In terms of television markets, it houses No. 22 (Charlotte) and No. 24 (Raleigh-Durham-Fayetteville) nationally. Both are larger than San Diego and Baltimore, Kansas City and Pittsburgh.

The Greensboro-Winston-Salem-High Point television market (No. 47) is also among the top 50.

Adding Duke and UNC would give television value to the SEC or Big Ten’s already lucrative media contracts with partners ESPN and Fox.

Neither league has a member school in this state, so NC is fertile ground now and into the future.

Against: Is UNC tired of Duke?

As healthy as the rivalry is by a number of metrics, UNC is clearly a better stand-alone candidate for a new league compared to Duke.

Both are top academic schools, members of the prestigious American Association of Universities (AAU). That matters to the Big Ten.

But, what if UNC forged forward on its own?

Again, Texas A&M and Oklahoma moved on without their longtime nearby rivals. The Sooners are doing it a second time by leaving Oklahoma State behind.

Kansas and Missouri have been fierce rivals dating back before the Civil War when actual blood was shed. But in 2012, Missouri jumped to the SEC even if it meant no more annual grudge matches with the Jayhawks.

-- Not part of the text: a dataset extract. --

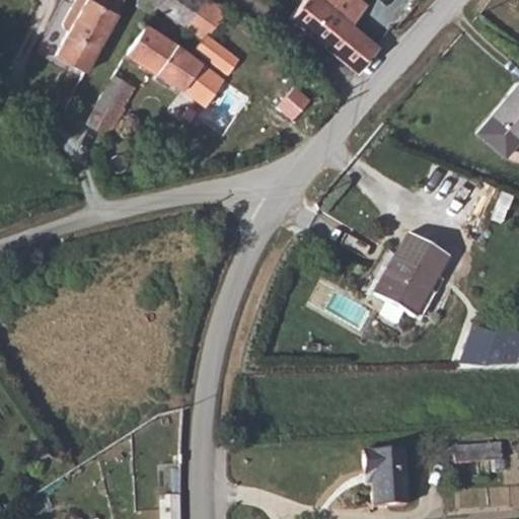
[(84,75),(96,53),(116,12),(114,11),(91,0),(85,0),(79,12),(71,7),(62,22),(64,26),(69,29),(55,56),(84,75)]
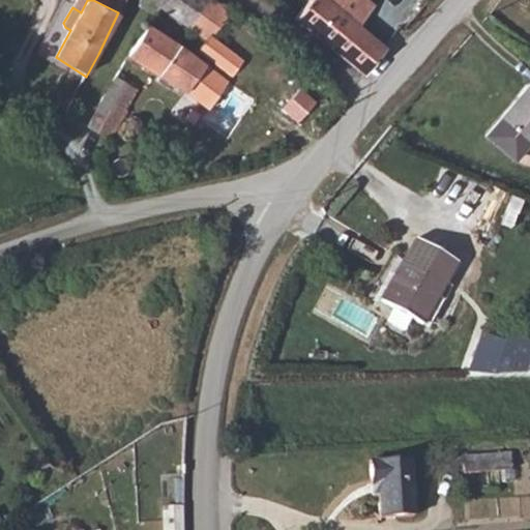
[(87,0),(76,0),(72,7),(81,12),(87,0)]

UNC was a basketball power before Duke got things going, winning an NCAA championship in 1957. Even though UNC sent him off to retirement with its Final Four win, Mike Krzyzewski’s brilliance allowed the Blue Devils to catch up with the Tar Heels, when considering a number of metrics, over the last four decades

Still, there’s a large UNC populace that never stopped believing the Tar Heels were superior to the Blue Devils.

Ridding themselves of that annoyance could be the ultimate victory, even if the TV networks would still clamor for a single, non-conference basketball game each season and pray for another Final Four matchup.